A wonderful cartoon from yesterday’s Sydney Morning Herald:
Even more important, an article highlighting the plight of small island nations:
The delegation of parliamentarians from four tropical Pacific Islands nations braved the Canberra cold last week, and that wasn’t the only climate shock they suffered.
They watched the impressive intellectual exchange of question time in the House of Representatives on Wednesday and then moved on. But almost as soon as they left, Parliament started to debate a motion on whether the science of man-made climate change was real. This came as a bit of a jolt to the legislator visiting from Kiribati, a country of about 100,000 people on 33 small, low-lying islands strung along 5000 kilometres of the equator.
“Climate change is real in our places,” Rimeta Beniamina, a government MP and vice-chairman of his parliament’s climate change committee, told me, expressing surprise at what was going on in the chamber a few metres away.
“A few years ago it was not taken very seriously. But now quite a few villages are experiencing hardship. Beaches are eroding, houses are falling down, crops are damaged and livelihoods are destroyed.
“The intrusion of salt water is very evident. The sea level may be rising millimetres a year, but it is still rising. The strong winds and rising tides are the worst part. Once the salt water enters the land, that’s it.
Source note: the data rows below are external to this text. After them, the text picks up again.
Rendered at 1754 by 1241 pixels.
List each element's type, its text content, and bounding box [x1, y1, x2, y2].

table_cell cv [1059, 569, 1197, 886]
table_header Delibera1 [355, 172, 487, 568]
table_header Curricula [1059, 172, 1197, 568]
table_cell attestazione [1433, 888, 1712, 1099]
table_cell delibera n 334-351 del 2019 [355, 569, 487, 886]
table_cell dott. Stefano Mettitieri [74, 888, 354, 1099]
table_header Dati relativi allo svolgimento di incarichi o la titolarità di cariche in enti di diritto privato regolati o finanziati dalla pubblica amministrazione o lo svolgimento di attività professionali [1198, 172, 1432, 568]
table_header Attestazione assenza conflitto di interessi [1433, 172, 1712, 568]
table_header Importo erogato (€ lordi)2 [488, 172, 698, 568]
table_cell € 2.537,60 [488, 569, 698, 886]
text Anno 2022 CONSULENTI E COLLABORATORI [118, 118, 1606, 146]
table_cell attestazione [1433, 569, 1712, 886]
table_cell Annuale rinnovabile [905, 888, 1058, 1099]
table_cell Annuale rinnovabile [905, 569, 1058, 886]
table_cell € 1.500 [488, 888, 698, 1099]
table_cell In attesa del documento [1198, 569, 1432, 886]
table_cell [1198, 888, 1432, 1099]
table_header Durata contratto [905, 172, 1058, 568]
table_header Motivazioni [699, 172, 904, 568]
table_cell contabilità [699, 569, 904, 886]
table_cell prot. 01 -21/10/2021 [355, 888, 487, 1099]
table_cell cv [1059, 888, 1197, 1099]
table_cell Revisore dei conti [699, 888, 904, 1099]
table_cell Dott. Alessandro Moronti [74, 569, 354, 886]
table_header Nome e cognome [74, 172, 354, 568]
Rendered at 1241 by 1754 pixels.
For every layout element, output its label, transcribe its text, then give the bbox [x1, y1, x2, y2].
Trees are falling along the coast, crops dying, pigs and chickens are affected.”
A US study published at the weekend in the journal Nature Geoscience found the global sea level had risen by 16.8 millimetres between 2005 and 2011.
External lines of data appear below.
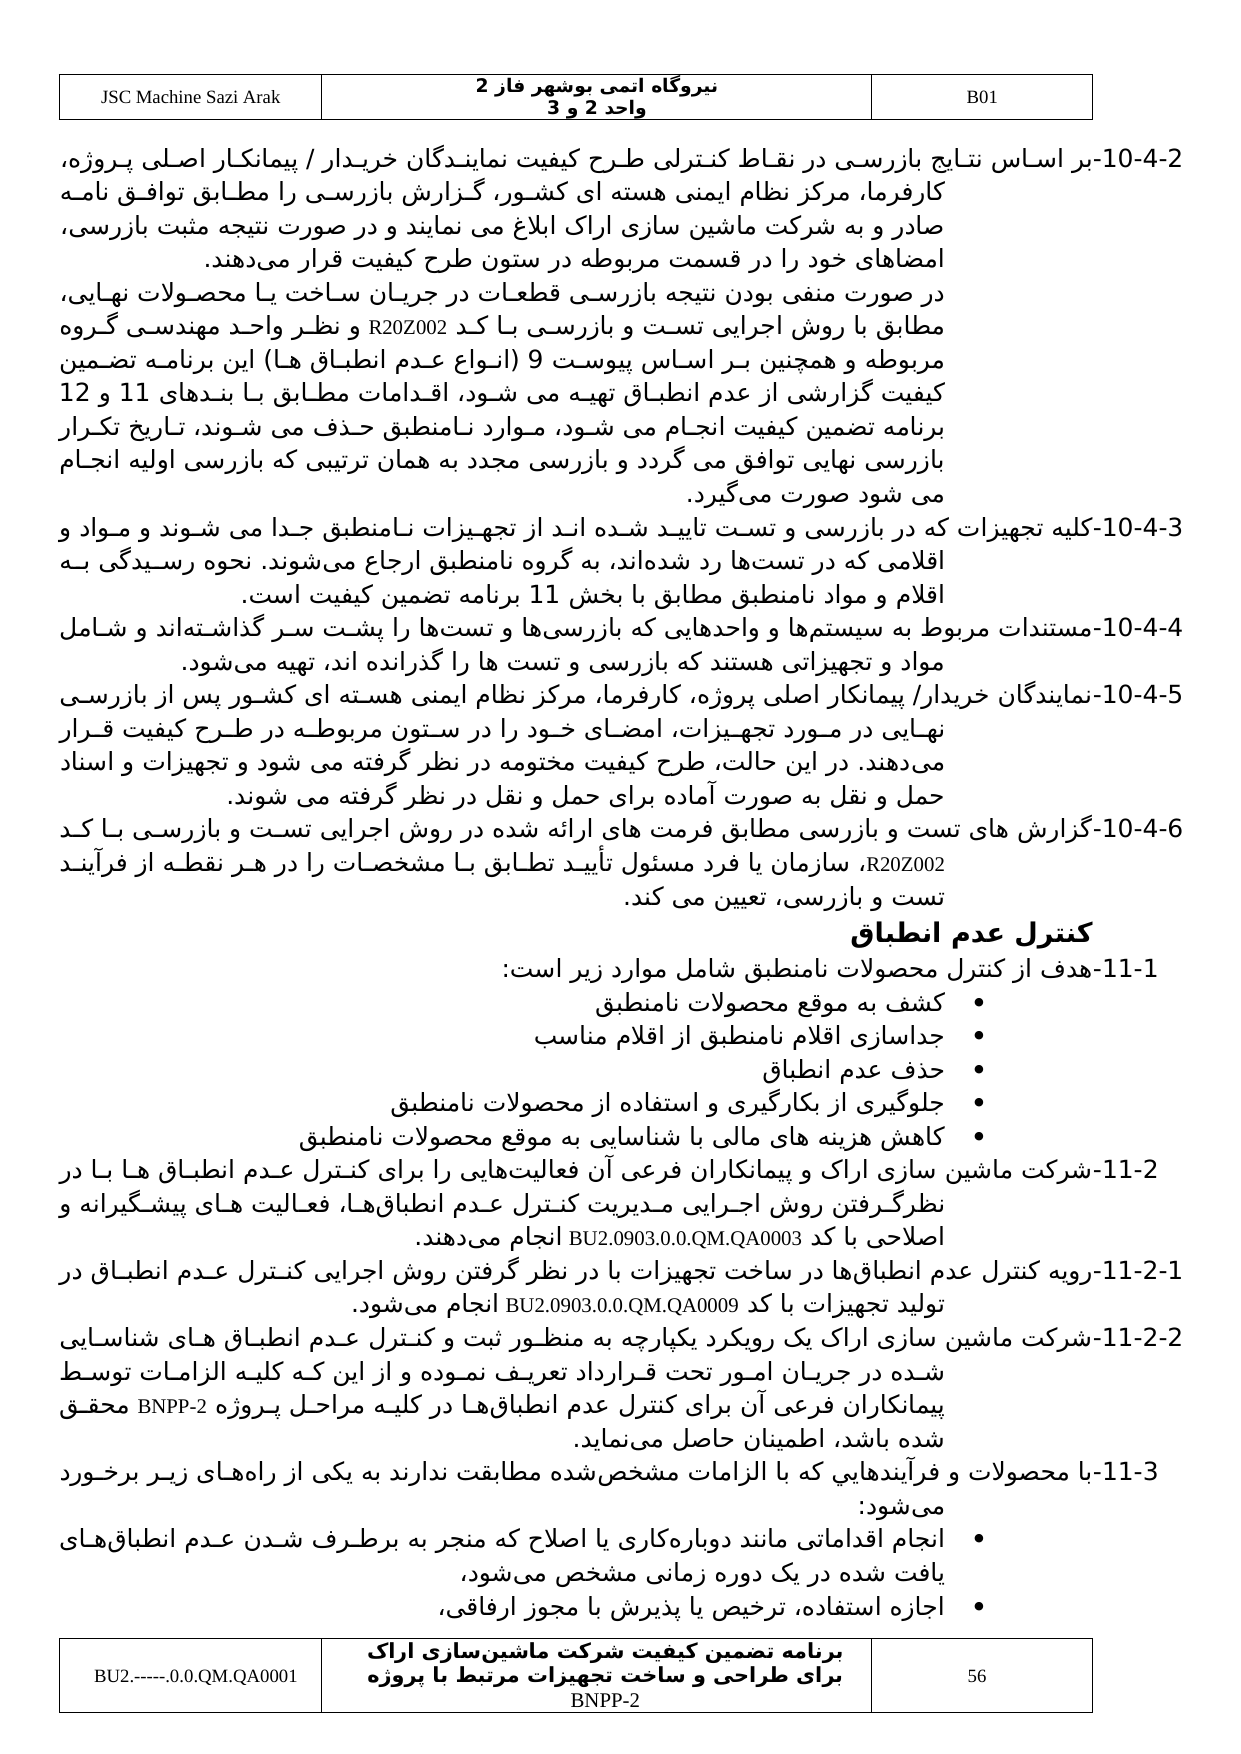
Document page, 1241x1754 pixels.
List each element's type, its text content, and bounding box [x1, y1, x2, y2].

text کشف به موقع محصولات نامنطبق [59, 988, 974, 1017]
text انجام اقداماتی مانند دوباره‌کاری یا اصلاح که منجر به برطرف شدن عدم انطباق‌های یافت شده در یک دوره‌ زمانی مشخص می‌شود، [59, 1524, 974, 1587]
list با محصولات و فرآيندهايي كه با الزامات مشخص‌شده مطابقت ندارند به یکی از راه‌های زیر برخورد می‌شود: [59, 1457, 1093, 1520]
text کنترل عدم انطباق [59, 915, 1092, 949]
text اجازه استفاده، ترخیص یا پذیرش با مجوز ارفاقی، [59, 1592, 974, 1621]
text جداسازی اقلام نامنطبق از اقلام مناسب [59, 1021, 974, 1050]
list مستندات مربوط به سیستم‌ها و واحدهایی که بازرسی‌ها و تست‌ها را پشت سر گذاشته‌اند و شامل مواد و تجهیزاتی هستند که بازرسی و تست ها را گذرانده اند، تهیه می‌شود. [59, 613, 1093, 676]
list هدف از کنترل محصولات نامنطبق شامل موارد زیر است: [59, 954, 1093, 983]
list نمایندگان خریدار/ پیمانکار اصلی پروژه، کارفرما، مرکز نظام ایمنی هسته ای کشور پس از بازرسی نهایی در مورد تجهیزات، امضای خود را در ستون مربوطه در طرح کیفیت قرار می‌دهند. در این حالت، طرح کیفیت مختومه در نظر گرفته می شود و تجهیزات و اسناد حمل و نقل به صورت آماده برای حمل و نقل در نظر گرفته می شوند. [59, 680, 1093, 810]
list شرکت ماشین سازی اراک و پیمانکاران فرعی آن فعالیت‌هایی را برای کنترل عدم انطباق ها با در نظرگرفتن روش اجرایی مدیریت کنترل عدم انطباق‌ها، فعالیت های پیشگیرانه و اصلاحی با کد BU2.0903.0.0.QM.QA0003 انجام می‌دهند. [59, 1155, 1093, 1252]
text حذف عدم انطباق [59, 1055, 974, 1084]
list گزارش های تست و بازرسی مطابق فرمت های ارائه شده در روش اجرایی تست و بازرسی با کد R20Z002، سازمان یا فرد مسئول تأیید تطابق با مشخصات را در هر نقطه از فرآیند تست و بازرسی، تعیین می کند. [59, 814, 1093, 911]
text در صورت منفی بودن نتیجه بازرسی قطعات در جریان ساخت یا محصولات نهایی، مطابق با روش اجرایی تست و بازرسی با کد R20Z002 و نظر واحد مهندسی گروه مربوطه و همچنین بر اساس پیوست 9 (انواع عدم انطباق ها) این برنامه تضمین کیفیت گزارشی از عدم انطباق تهیه می شود، اقدامات مطابق با بندهای 11 و 12 برنامه تضمین کیفیت انجام می شود، موارد نامنطبق حذف می شوند، تاریخ تکرار بازرسی نهایی توافق می گردد و بازرسی مجدد به همان ترتیبی که بازرسی اولیه انجام می شود صورت می‌گیرد. [59, 278, 945, 508]
text جلوگیری از بکارگیری و استفاده از محصولات نامنطبق [59, 1088, 974, 1117]
list کلیه تجهیزات که در بازرسی و تست تایید شده اند از تجهیزات نامنطبق جدا می شوند و مواد و اقلامی که در تست‌ها رد شده‌اند، به گروه نامنطبق ارجاع می‌شوند. نحوه رسیدگی به اقلام و مواد نامنطبق مطابق با بخش 11 برنامه تضمین کیفیت است. [59, 513, 1093, 609]
list شرکت ماشین سازی اراک یک رویکرد یکپارچه به منظور ثبت و کنترل عدم انطباق های شناسایی شده در جریان امور تحت قرارداد تعریف نموده و از این که کلیه الزامات توسط پیمانکاران فرعی آن برای کنترل عدم انطباق‌ها در کلیه مراحل پروژه BNPP-2 محقق شده باشد، اطمینان حاصل می‌نماید. [59, 1323, 1093, 1453]
list رویه کنترل عدم انطباق‌ها در ساخت تجهیزات با در نظر گرفتن روش اجرایی کنترل عدم انطباق در تولید تجهیزات با کد BU2.0903.0.0.QM.QA0009 انجام می‌شود. [59, 1256, 1093, 1319]
text کاهش هزینه های مالی با شناسایی به موقع محصولات نامنطبق [59, 1122, 974, 1151]
list بر اساس نتایج بازرسی در نقاط کنترلی طرح کیفیت نمایندگان خریدار / پیمانکار اصلی پروژه، کارفرما، مرکز نظام ایمنی هسته ای کشور، گزارش بازرسی را مطابق توافق نامه صادر و به شرکت ماشین سازی اراک ابلاغ می نمایند و در صورت نتیجه مثبت بازرسی، امضاهای خود را در قسمت مربوطه در ستون طرح کیفیت قرار می‌دهند. [59, 144, 1093, 273]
Clark Wilson, a co-author of the study and geophysicist at the University of Texas at Austin, says: “There was an increase in the melting rate in Greenland starting in 2005 and that is probably the underlying story why,” according to the Wall Street Journal. The academic study was funded by NASA and the US National Science Foundation.
The rising seas are whipped up by increasingly severe El Nino weather cycles, damaging the coastlines of countries including Kiribati, pronounced kee-ree-bas.
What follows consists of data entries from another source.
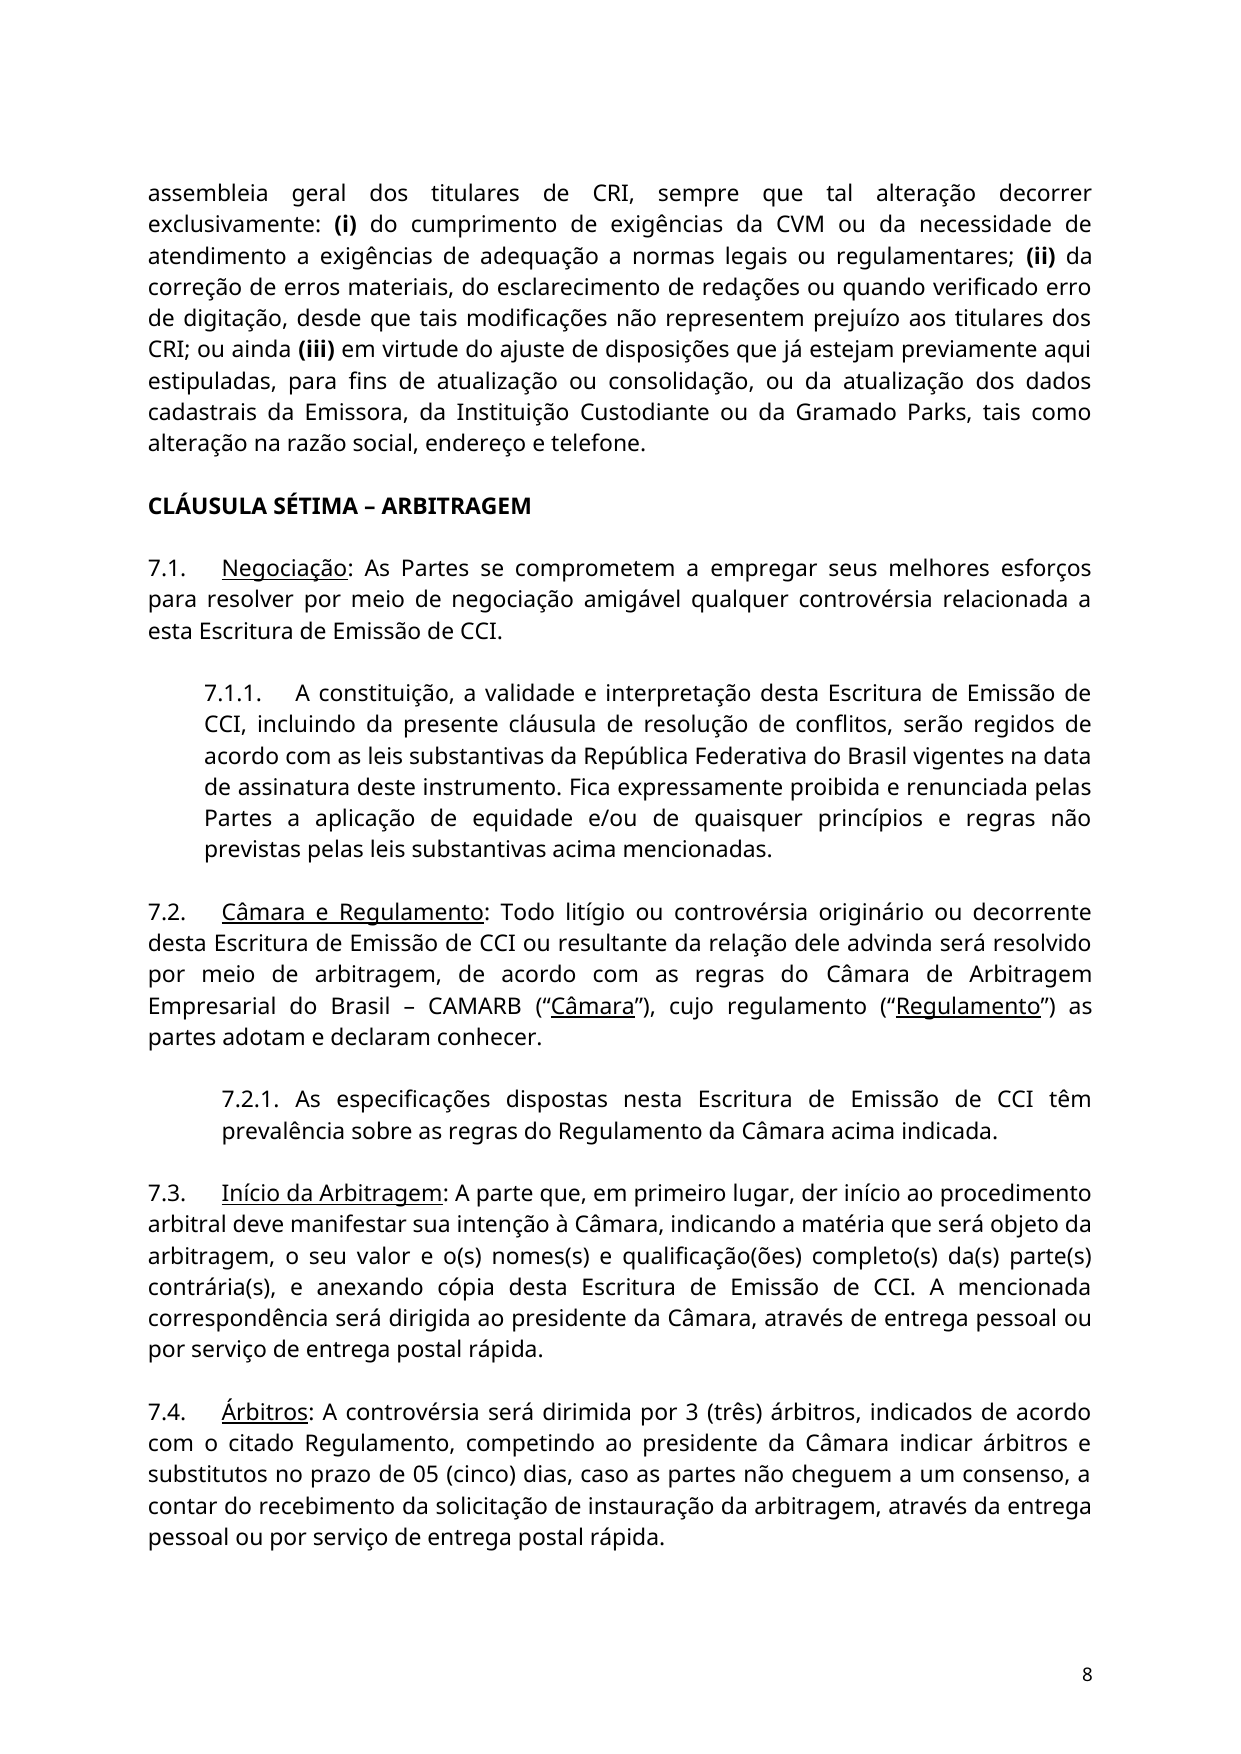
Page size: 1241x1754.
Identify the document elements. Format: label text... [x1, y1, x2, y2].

text 7.1.1. A constituição, a validade e interpretação desta Escritura de Emissão de CCI, incluindo da presente cláusula de resolução de conflitos, serão regidos de acordo com as leis substantivas da República Federativa do Brasil vigentes na data de assinatura deste instrumento. Fica expressamente proibida e renunciada pelas Partes a aplicação de equidade e/ou de quaisquer princípios e regras não previstas pelas leis substantivas acima mencionadas. [204, 677, 1093, 865]
text 7.4. Árbitros: A controvérsia será dirimida por 3 (três) árbitros, indicados de acordo com o citado Regulamento, competindo ao presidente da Câmara indicar árbitros e substitutos no prazo de 05 (cinco) dias, caso as partes não cheguem a um consenso, a contar do recebimento da solicitação de instauração da arbitragem, através da entrega pessoal ou por serviço de entrega postal rápida. [148, 1396, 1093, 1552]
text 7.1. Negociação: As Partes se comprometem a empregar seus melhores esforços para resolver por meio de negociação amigável qualquer controvérsia relacionada a esta Escritura de Emissão de CCI. [148, 552, 1093, 646]
text 7.2. Câmara e Regulamento: Todo litígio ou controvérsia originário ou decorrente desta Escritura de Emissão de CCI ou resultante da relação dele advinda será resolvido por meio de arbitragem, de acordo com as regras do Câmara de Arbitragem Empresarial do Brasil – CAMARB (“Câmara”), cujo regulamento (“Regulamento”) as partes adotam e declaram conhecer. [148, 896, 1093, 1052]
text 7.2.1. As especificações dispostas nesta Escritura de Emissão de CCI têm prevalência sobre as regras do Regulamento da Câmara acima indicada. [221, 1083, 1093, 1146]
text CLÁUSULA SÉTIMA – ARBITRAGEM [148, 490, 1093, 521]
text 7.3. Início da Arbitragem: A parte que, em primeiro lugar, der início ao procedimento arbitral deve manifestar sua intenção à Câmara, indicando a matéria que será objeto da arbitragem, o seu valor e o(s) nomes(s) e qualificação(ões) completo(s) da(s) parte(s) contrária(s), e anexando cópia desta Escritura de Emissão de CCI. A mencionada correspondência será dirigida ao presidente da Câmara, através de entrega pessoal ou por serviço de entrega postal rápida. [148, 1177, 1093, 1365]
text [148, 177, 1093, 458]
“Some communities have been forced to move backward from the coast,” Beniamina says. “The problem is, there is not much land to move back to.”
People are jamming into the overcrowded main island, Tarawa. Its centre has a population density estimated at three times that of Tokyo, says an April report by Australian journalist Bernard Lagan in the Global Mail. Fresh water supplies are at risk and there is not enough land to bury the dead.
Kiribati President Anote Tong has declared a policy of orderly evacuation that he calls “migration with dignity”. The nation is a proverbial canary in the carbon emission coal mine, and the prognosis is unhappy.